US-based electric and gas utility company Entergy New Orleans (Entergy) has received approval for building a 128MW gas-fired power plant in New Orleans with an investment of approximately $210m.
Entergy has secured an approval from the New Orleans City Council for building the gas-fired power plant called New Orleans Power Station.
Scheduled to commence its operations from January 2020, the new power station is expected to support the grid facility and also provide a reliable service.
Entergy president and CEO Charles Rice said: “Two years ago, the council charged us with finding a solution to provide reliable, safe and affordable power generation following the deactivation of the former Michoud units.
The electricity utility company is also planning to issue a full notice-to-proceed to the engineering, procurement and construction contractor this month.
“We appreciate the council members and advisors looking at all of the facts before making a decision, and are glad they came to a reasonable conclusion regarding the need for this unit.”
For the new power station, Entergy New Orleans will be using engines that are predominantly used in cars and trucks.
The engines will have a self-start feature that will allow the utility to start the power unit even if there is no power available on the electric grid.
Upon completion, the plant will reach full power within a quick time period and will support grid stability.
Additionally, the new power unit would facilitate the inclusion of renewable resources, and is expected to create nearly 20 new employment opportunities in the region.

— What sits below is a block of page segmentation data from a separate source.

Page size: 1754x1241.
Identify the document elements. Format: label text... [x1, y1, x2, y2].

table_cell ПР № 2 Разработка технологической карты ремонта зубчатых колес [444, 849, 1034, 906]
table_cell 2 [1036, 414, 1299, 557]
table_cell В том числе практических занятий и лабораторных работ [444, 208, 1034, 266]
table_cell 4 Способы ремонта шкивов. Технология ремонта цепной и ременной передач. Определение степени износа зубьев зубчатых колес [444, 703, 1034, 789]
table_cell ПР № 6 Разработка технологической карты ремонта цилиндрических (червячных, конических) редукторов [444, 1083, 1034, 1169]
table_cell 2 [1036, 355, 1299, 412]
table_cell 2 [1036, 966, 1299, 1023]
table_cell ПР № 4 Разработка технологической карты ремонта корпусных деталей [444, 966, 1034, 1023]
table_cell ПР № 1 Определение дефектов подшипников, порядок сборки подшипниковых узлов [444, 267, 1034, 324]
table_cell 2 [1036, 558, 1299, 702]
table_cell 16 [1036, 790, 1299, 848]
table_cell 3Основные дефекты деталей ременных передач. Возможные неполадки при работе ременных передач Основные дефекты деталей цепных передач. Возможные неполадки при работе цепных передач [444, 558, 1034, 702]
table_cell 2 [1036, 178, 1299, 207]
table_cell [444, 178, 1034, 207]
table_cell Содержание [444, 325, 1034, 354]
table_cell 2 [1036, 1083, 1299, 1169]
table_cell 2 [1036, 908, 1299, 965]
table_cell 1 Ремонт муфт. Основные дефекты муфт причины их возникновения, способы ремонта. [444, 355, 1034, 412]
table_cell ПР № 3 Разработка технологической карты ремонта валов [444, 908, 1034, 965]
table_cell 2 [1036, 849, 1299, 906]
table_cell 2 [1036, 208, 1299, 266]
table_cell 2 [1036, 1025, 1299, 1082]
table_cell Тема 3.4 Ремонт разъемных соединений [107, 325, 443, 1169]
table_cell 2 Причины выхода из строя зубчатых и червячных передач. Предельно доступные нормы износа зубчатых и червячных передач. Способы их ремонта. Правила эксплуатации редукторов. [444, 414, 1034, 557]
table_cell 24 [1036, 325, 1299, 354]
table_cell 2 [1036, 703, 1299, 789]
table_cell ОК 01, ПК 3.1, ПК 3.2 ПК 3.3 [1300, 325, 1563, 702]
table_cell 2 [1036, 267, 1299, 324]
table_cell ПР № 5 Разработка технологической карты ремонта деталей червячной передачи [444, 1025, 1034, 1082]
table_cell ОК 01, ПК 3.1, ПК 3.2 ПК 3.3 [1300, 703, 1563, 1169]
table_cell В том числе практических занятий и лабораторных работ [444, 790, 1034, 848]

Rice added: “The city needs local, reliable power generation that is affordable for all of our customers, and this facility will provide just that.
“There has been quite a bit of misinformation circulated over the last 18 months by opponents to the plant.
“However, as demonstrated by independent, third-party experts who testified during the council’s December evidentiary hearing, the unit is sound from economic, safety and environmental perspectives.”